What about using a recursive credit mechanism? For example, it would be ideal if volunteers could find out how a given report they worked on was ultimately used by a humanitarian colleague monitoring a live map. Using the Red Balloon analogy, the person who finds the balloon should be able to reward all those in her “recruitment tree” or in our case “SBTF network”. Lets say Helena works for the UN and used the Libya Crisis Map whilst in Tripoli. She finds an important report on the map and shares this with her colleagues on the Tunisian border who decide to take some kind of action as a result. Now lets say this report came from a tweet that Chrissy in the Media Monitoring Team found while volunteering on the deployment. She shared the tweet with Jess in the GPS Team who found the coordinates for the location referred to in that tweet. Melissa then added this to the live map being monitored by the UN. Wouldn’t be be ideal if each could be sent an email letting them know about Helena’s response? I realize this isn’t trivial to implement but what would have to be in place to make something like this actually happen? Any thoughts?
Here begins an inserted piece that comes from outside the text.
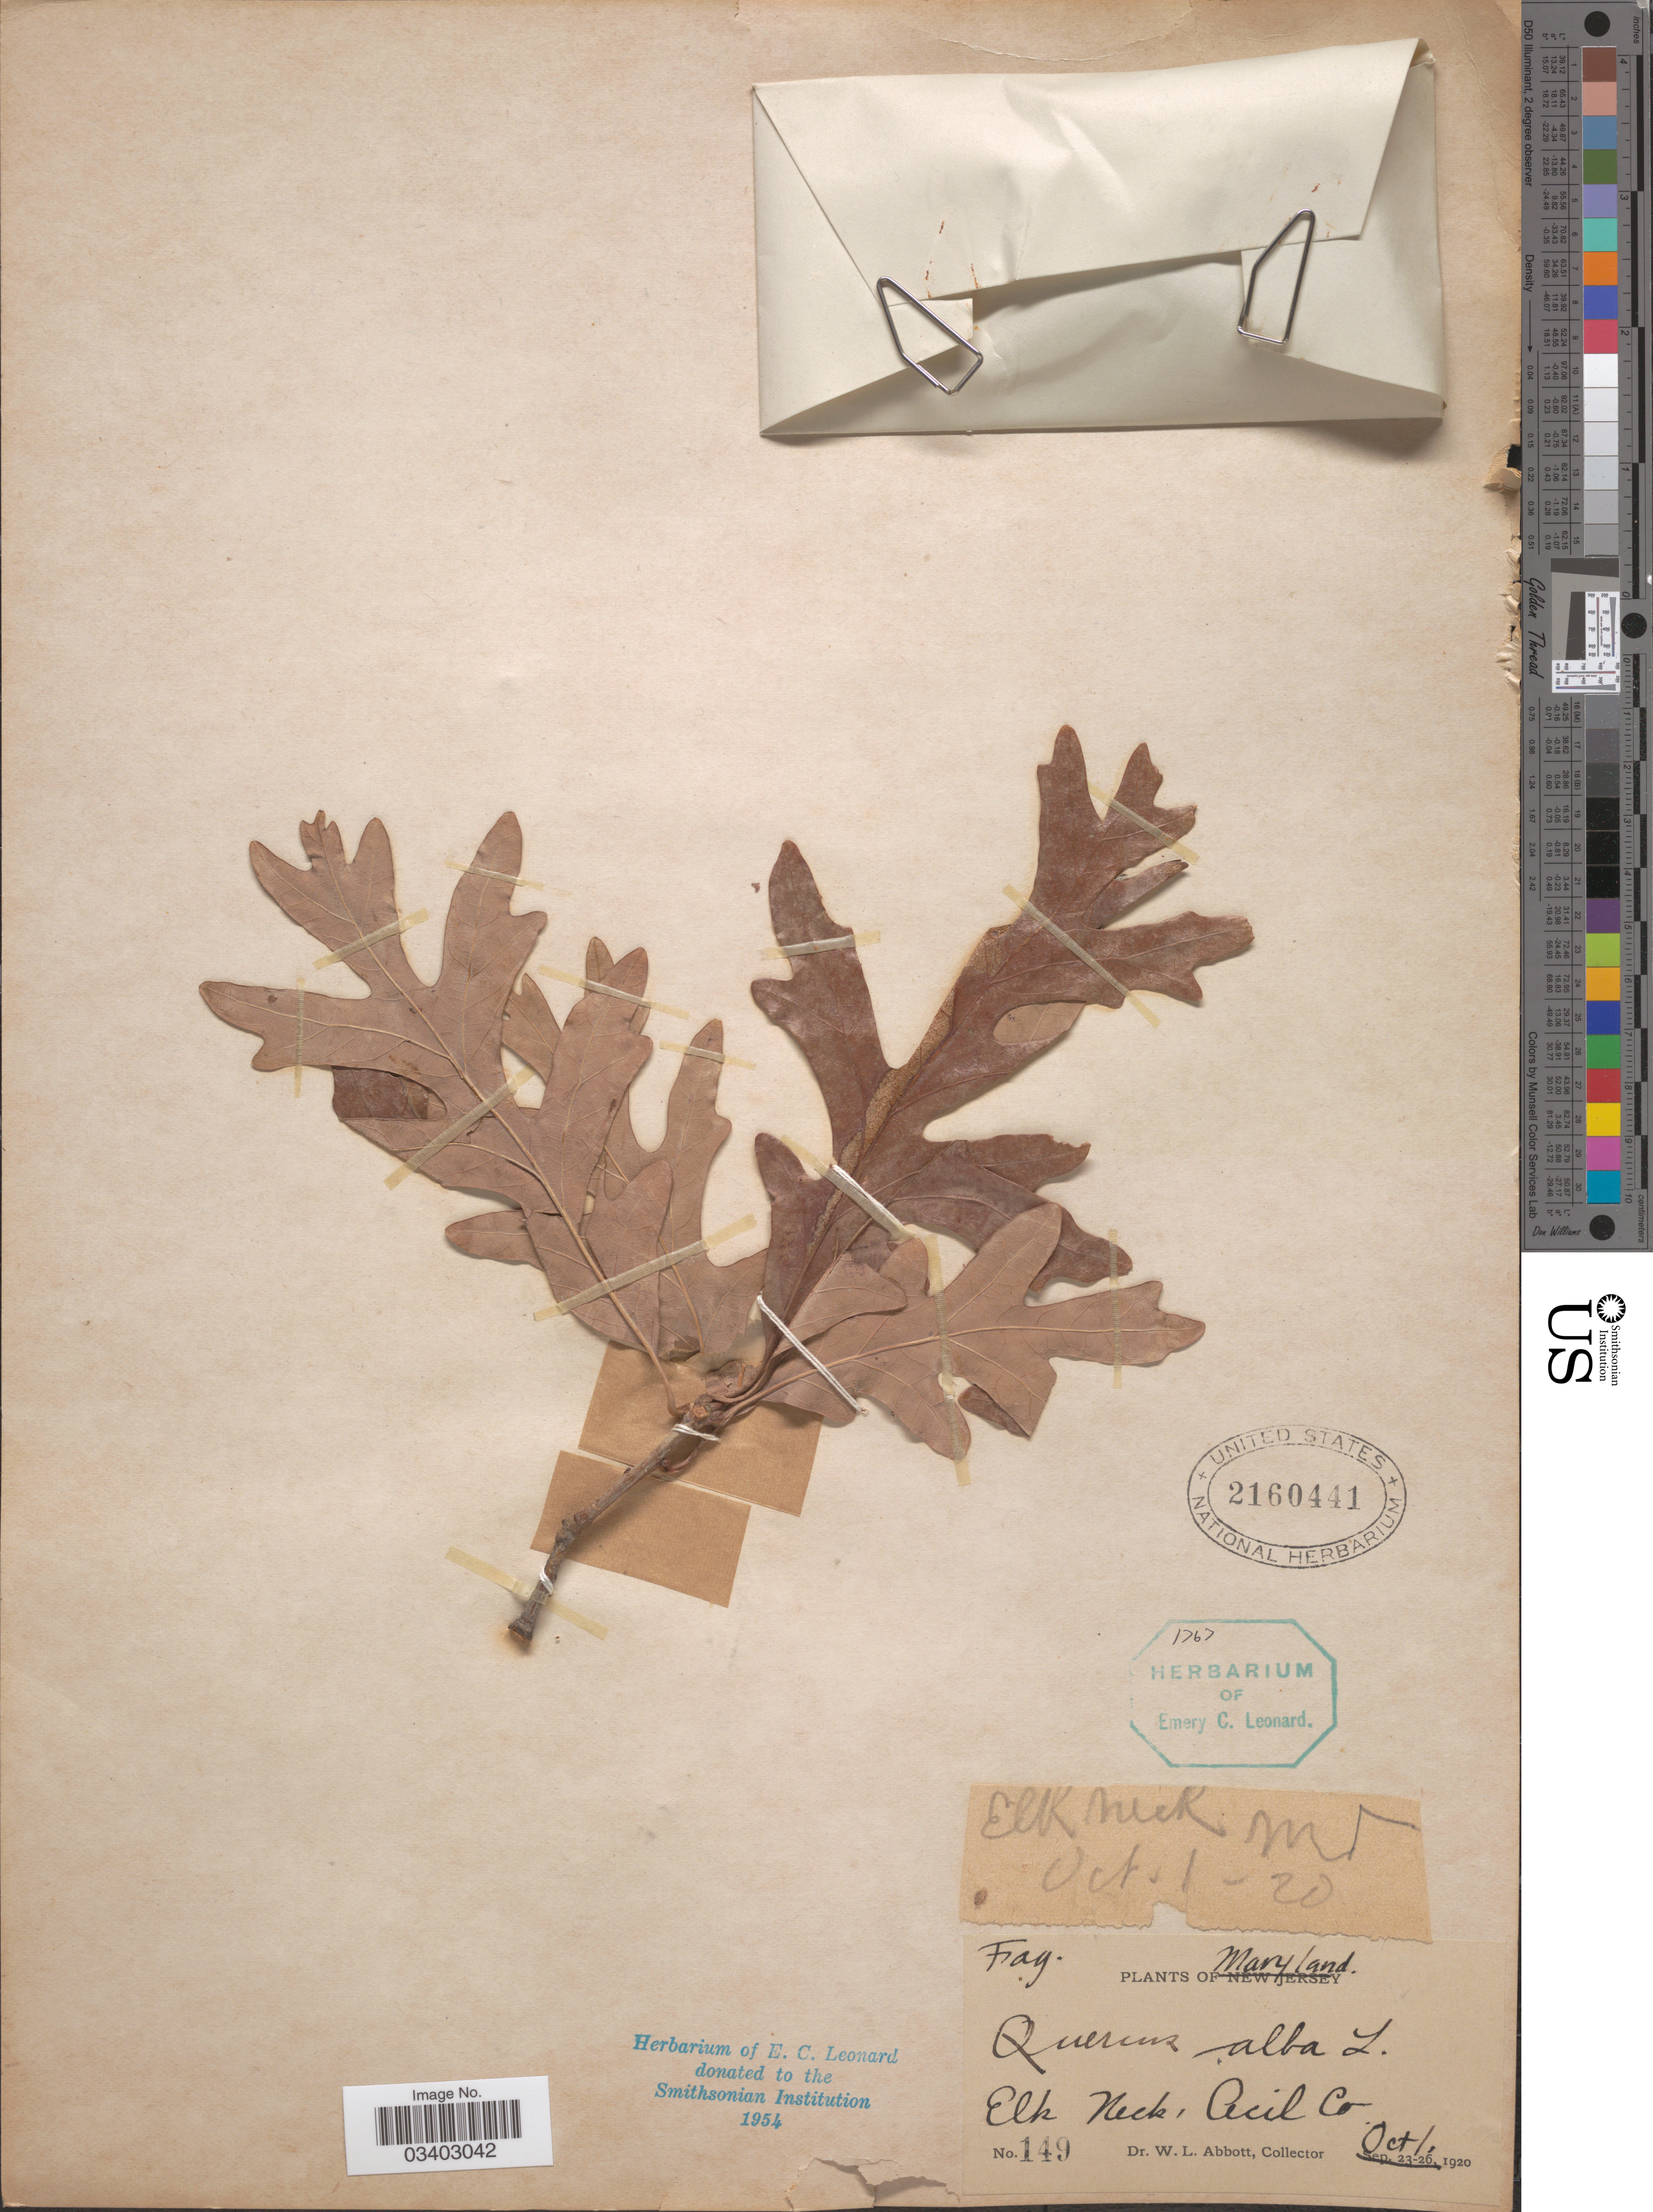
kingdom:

On the recruitment side, we haven’t really done anything explicitly to incentivize current volunteers to recruit additional volunteers. Could we incentivize this beyond giving credit? Perhaps we could design a game-like point system? Or a fun ranking system with different titles assigned according to the number of volunteers recruited? Another thought would be to simply ask existing volunteers to recruit one or two additional volunteers every year. We currently have about 700 volunteers in the SBTF, so this might be one way to increase substantially in size.

I’m not sure what type of mechanism we could devise to simultaneously provide incentives for participation and recruitment. Perhaps those incentives already exist, in the sense that the SBTF response to international crises, which perhaps serves as a sufficient draw. I’d love to hear what iRevolution readers think, especially if you have good ideas that we could realistically implement!